京都醍醐寺の歴史|秀吉も花見を開催したお寺

醍醐寺の五重塔

醍醐寺仁王門参道
▲参道

醍醐寺の歴史を修学旅行レポートにて。

今回は醍醐寺の歴史について。

醍醐寺は桜の名所として有名なお寺。
豊臣秀吉が花見をしたことでも知られます。

醍醐寺の歴史

①空海の孫弟子が建てた
②秀吉による復興
③醍醐の花見

醍醐寺仁王門
▲仁王門

空海の孫弟子、聖宝が建てた

醍醐寺は平安時代の874年に聖宝によって建てられました。

聖宝は空海の孫弟子にあたる方で
真言宗のお寺になります。

醍醐寺は山の中にある上醍醐と山の麓にある下醍醐に境内が分かれていますが、
創建当時は上醍醐だけでした。

現在の下醍醐は醍醐天皇によって建設されました。

三宝院の唐門
▲三宝院前の唐門

秀吉による醍醐の花見

応仁の乱によって五重塔以外の建物が全焼してしまいますが、
豊臣秀吉によって多くの建物が再建されました。

現在の三宝院や金堂、五重塔は秀吉によって再建されました。
また秀吉によって多くの桜が植えられています。

秀吉は豪華で派手なイベントをしたことで知られていますが、
醍醐の花見は秀吉が開催したイベントの中でも最大級の豪華さでした。
約1300人を引き連れて盛大な花見を醍醐寺で行いました。

醍醐寺で花見をすることを思いついた秀吉は、
日本中から有名な桜の木を運んできては醍醐寺の境内に700本の桜を植えました。

三宝院の庭園
▲三宝院の庭園

秀吉にとって最後の一大イベントだった。

また花見を楽しむための建物を新たに整備し、秀吉自ら醍醐寺に下見にやって来ては庭園の設計なども行ったと言われています。
そのため花見の当日は人々で賑わい、当時の社会ではあまりに豪華なイベントだったことを伝える文献や絵画が現在も残っています。

花見の様子を描いた醍醐花見図屏風には、美しい桜と美しい女性達が花見を楽しそうに行う様子が描かれていますが、醍醐の花見が行われた時の秀吉は高齢となっており、絵の中では覇気が無く、よぼよぼの老人のように描かれていることが印象的です。

秀吉は醍醐の花見が行われた5か月後に亡くなりましたが、自分の死期が近いことを感じる秀吉には、この先の未来に徳川家康によって豊臣家が滅亡することが見えていたのでしょうか?

 三宝院の庭園2
▲国の特別名勝に指定されている

三宝院エリア

三宝院は1115年に創建され、1598年に豊臣秀吉によって整備されました。

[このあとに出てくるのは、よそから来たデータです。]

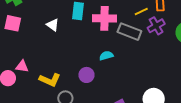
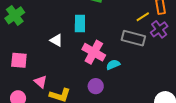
pink cross: (105, 18) -> (94, 52), moved, turned 35
pink square: (13, 23) -> (19, 60), moved
pink triangle: (22, 66) -> (41, 82), moved, turned 40

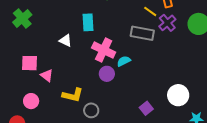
yellow line: (143, 17) -> (150, 11), turned 72
pink triangle: (41, 82) -> (47, 75), moved
purple circle: (96, 86) -> (107, 74), moved

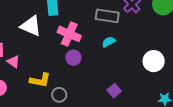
white triangle: (66, 41) -> (31, 26), size x1.6
cyan semicircle: (124, 61) -> (109, 42), moved
white circle: (178, 95) -> (154, 61), moved

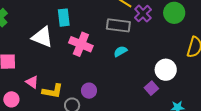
purple circle: (73, 58) -> (89, 91), moved
pink triangle: (13, 62) -> (32, 82), moved
purple square: (114, 91) -> (151, 88), moved

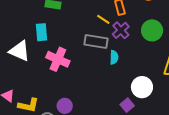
cyan semicircle: (120, 51) -> (114, 57), moved, turned 120

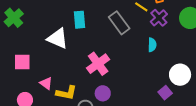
gray rectangle: (96, 41) -> (119, 23), moved, turned 45
pink cross: (58, 59) -> (98, 64), moved, turned 30

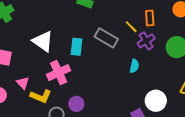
cyan rectangle: (79, 20) -> (77, 47), moved
gray rectangle: (119, 23) -> (106, 38), turned -35
pink cross: (98, 64) -> (59, 73), moved

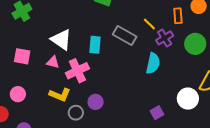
orange rectangle: (150, 18) -> (178, 16), moved
cyan semicircle: (134, 66) -> (153, 63), size x1.5
pink triangle: (23, 83) -> (53, 62), moved, turned -32
white circle: (156, 101) -> (188, 99), moved

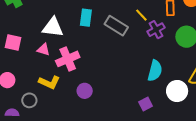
white triangle: (61, 40) -> (53, 27), turned -30
cyan rectangle: (95, 45) -> (86, 18), moved
cyan semicircle: (153, 63) -> (155, 71), moved
gray circle: (76, 113) -> (29, 100), moved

三宝院の目の前には美しい庭園が広がっていまして、この庭園は秀吉によって設計され国の特別史跡・特別名勝に指定されています。

また三宝院の表書院は重要文化財にも指定されていまして、秀吉の美的センスを伝える重要な場所となっています。
秀吉と言えば貧しい農民出身であり、上司である織田信長から「猿!」と呼ばれながらも泥臭く出世していった印象を持っているのですが、三宝院の美しい庭園や建物を眺めていると秀吉が芸術面での美的センスも持ち合わせていたことが伺えます。

出世するうちに千利休など文化人と交流する内に、教養や芸術的センスも磨かれていったのでしょうか。
醍醐寺金堂
▲醍醐寺の金堂

伽藍エリア

醍醐寺の本堂である金堂や五重塔、仁王門があるのが伽藍エリアです。
五重塔は京都では最古の木造建築物になりまして、京都駅から見える東寺の五重塔よりも木造建築としては歴史が古い建物になります。

五重塔は平安時代に朱雀天皇が父親である醍醐天皇を弔うために建築した建物となっており国宝にも指定されています。
醍醐寺五重塔下から
▲五重塔
醍醐寺は応仁の乱によって五重塔以外の建物が一度全焼していまして、秀吉の命令によって国宝である金堂は和歌山県の歴史あるお寺を移築しました。金堂にある薬師如来坐像は病気を治癒する仏様として人々の信仰を集め、重要文化財に指定されています。

醍醐寺へのアクセス方法

京都駅から醍醐寺へはJRで山科駅まで行った後に、市営地下鉄の東西線に乗り換えて醍醐駅で降りすのが良いかと思います。
醍醐駅から歩いて約10分ほどで醍醐寺に辿り着くことができます。

京都駅からJR山科駅までは新快速電車に乗ると1駅、乗車時間5分、乗車賃190円。
山科駅で地下鉄に乗り換え後、醍醐駅までは4駅、乗車時間8分、乗車賃260円になります。